Time-points can be displayed in various specific time-zones.

Due to the extended chrono library, the following use-cases are easy to implement:

Now we can represent the dates in various forms:

auto d1 = 2019y/oct/28;
auto d2 = 28d/oct/2019;
auto d3 = oct/28/2019; 

get the last day of a month
get the number of days between two dates
printing the current time in various time-zones

#include <iostream>
#include "date.h"
int main()
{
    using namespace date;
    using namespace std::chrono;
    auto now = system_clock::now();
    std::cout << "The current time is " << now << " UTC\n";
    auto current_year = year_month_day{floor<days>(now)}.year();
    std::cout << "The current year is " << current_year << '\n';
    auto h = floor<hours>(now) - sys_days{jan/1/current_year};
    std::cout << "It has been " << h << " since New Years!\n";
}

Chrono Library is not only a header , its also a namespace.

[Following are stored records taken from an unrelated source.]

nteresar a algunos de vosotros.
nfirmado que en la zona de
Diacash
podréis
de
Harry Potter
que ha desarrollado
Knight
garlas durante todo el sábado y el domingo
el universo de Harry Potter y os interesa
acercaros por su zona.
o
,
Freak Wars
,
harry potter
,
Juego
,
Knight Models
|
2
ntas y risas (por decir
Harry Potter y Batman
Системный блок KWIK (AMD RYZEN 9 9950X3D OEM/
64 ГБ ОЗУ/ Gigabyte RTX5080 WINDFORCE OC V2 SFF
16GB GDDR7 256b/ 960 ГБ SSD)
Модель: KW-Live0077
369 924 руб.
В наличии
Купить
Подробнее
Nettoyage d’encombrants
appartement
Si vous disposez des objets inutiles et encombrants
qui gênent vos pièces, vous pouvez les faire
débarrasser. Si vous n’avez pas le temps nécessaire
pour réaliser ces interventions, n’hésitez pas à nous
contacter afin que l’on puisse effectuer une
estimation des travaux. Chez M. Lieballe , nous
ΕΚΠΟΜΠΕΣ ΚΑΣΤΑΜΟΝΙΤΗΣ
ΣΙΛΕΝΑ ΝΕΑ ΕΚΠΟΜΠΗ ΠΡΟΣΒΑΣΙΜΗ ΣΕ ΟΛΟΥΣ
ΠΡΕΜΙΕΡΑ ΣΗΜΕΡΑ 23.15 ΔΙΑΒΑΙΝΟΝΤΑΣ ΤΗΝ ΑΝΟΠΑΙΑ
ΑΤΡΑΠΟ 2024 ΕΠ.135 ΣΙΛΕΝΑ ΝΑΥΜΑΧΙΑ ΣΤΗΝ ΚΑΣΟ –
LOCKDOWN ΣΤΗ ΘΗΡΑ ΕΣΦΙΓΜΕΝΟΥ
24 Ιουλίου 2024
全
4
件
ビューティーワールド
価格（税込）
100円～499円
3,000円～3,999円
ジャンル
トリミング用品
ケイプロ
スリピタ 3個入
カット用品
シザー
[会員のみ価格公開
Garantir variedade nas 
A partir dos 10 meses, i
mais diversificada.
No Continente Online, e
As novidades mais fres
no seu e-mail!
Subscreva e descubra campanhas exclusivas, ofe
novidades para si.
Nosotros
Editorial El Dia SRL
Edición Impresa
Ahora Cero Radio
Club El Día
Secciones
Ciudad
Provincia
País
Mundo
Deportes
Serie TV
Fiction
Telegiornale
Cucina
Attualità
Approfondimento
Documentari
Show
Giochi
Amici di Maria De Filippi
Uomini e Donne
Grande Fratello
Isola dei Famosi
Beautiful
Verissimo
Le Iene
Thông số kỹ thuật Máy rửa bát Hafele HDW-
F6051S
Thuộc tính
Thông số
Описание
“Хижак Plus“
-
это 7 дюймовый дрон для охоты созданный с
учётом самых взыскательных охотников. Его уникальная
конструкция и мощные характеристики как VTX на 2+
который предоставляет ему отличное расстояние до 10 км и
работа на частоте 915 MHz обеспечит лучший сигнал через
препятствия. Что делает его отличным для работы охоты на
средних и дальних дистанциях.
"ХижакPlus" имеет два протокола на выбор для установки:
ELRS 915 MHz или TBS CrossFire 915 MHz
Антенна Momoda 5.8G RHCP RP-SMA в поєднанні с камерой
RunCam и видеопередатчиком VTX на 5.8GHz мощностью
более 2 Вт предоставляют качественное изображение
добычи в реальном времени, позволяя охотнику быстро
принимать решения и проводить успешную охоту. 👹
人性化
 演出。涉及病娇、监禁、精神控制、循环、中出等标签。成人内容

All elements in Chrono header (except for the common_type specializations) are not defined directly under the std namespace (like most of the standard library) but under the std::chrono namespace.

C++ Example Code :

//Code Starts
    
#include <iostream>
#include <chrono>
#include <unistd.h>
using namespace std;

// C++ program to find the execution time of code
int main()
{
	auto start = chrono::steady_clock::now();//auto is used to auto assign the data type 

	cout<<"Let's Start"<<endl;
	sleep(5);

	auto end = chrono::steady_clock::now();

	cout << "Time Passed in nanoseconds : " 
		<< chrono::duration_cast<chrono::nanoseconds>(end - start).count()
		<< " ns" << endl;
    
	cout << "Time Passed  time in milliseconds : " 
		<< chrono::duration_cast<chrono::milliseconds>(end - start).count()
		<< " ms" << endl;

	cout << "Time Passed  time in seconds : " 
		<< chrono::duration_cast<chrono::seconds>(end - start).count()
		<< " sec";

	return 0;
}

OUTPUT OF CODE :

Time Passed in nanoseconds : 5000101816 ns
Time Passed  time in milliseconds : 5000 ms
Time Passed  time in seconds : 5 sec

Example 2:

// here we are going to find the time 
// taken by a function for execution of code
    
#include <iostream>    
#include <algorithm> 
#include <chrono> 
using namespace std; 
using namespace std::chrono; 

// To take an example we will fill up  a vector with random integers and then sort 
// them using the sort function present in stl . We fill record 
// and print the time required by sort function 
int main() 
{ 

	vector<int> values(1000000); 

	//It helps to Generate Random values 
	auto f = []() -> int { return rand() % 10000; }; 

	//here we are to Fill up the vector 
	generate(values.begin(), values.end(), f); 

	// now to Get starting timepoint 
	auto started = high_resolution_clock::now(); 

	// So, the Call the function, here sort() 
	sort(values.begin(), values.end()); 

	//Now let's mark the Get ending timepoint 
	auto ended = high_resolution_clock::now(); 

	// Get duration. Substart timepoints to 
	// get durarion. To cast it to proper unit 
	// use duration cast method 
	auto duration = duration_cast<microseconds>(ended - started); 

	cout << "Total Time taken by function: "
		<< duration.count() << " microseconds" << endl; 

	return 0; 
} 

Output Of Code :

Total Time taken by function: 512352 microseconds

With this article at OpenGenus, you must have got a complete idea of chrono library in C++ to handle time related data. Enjoy.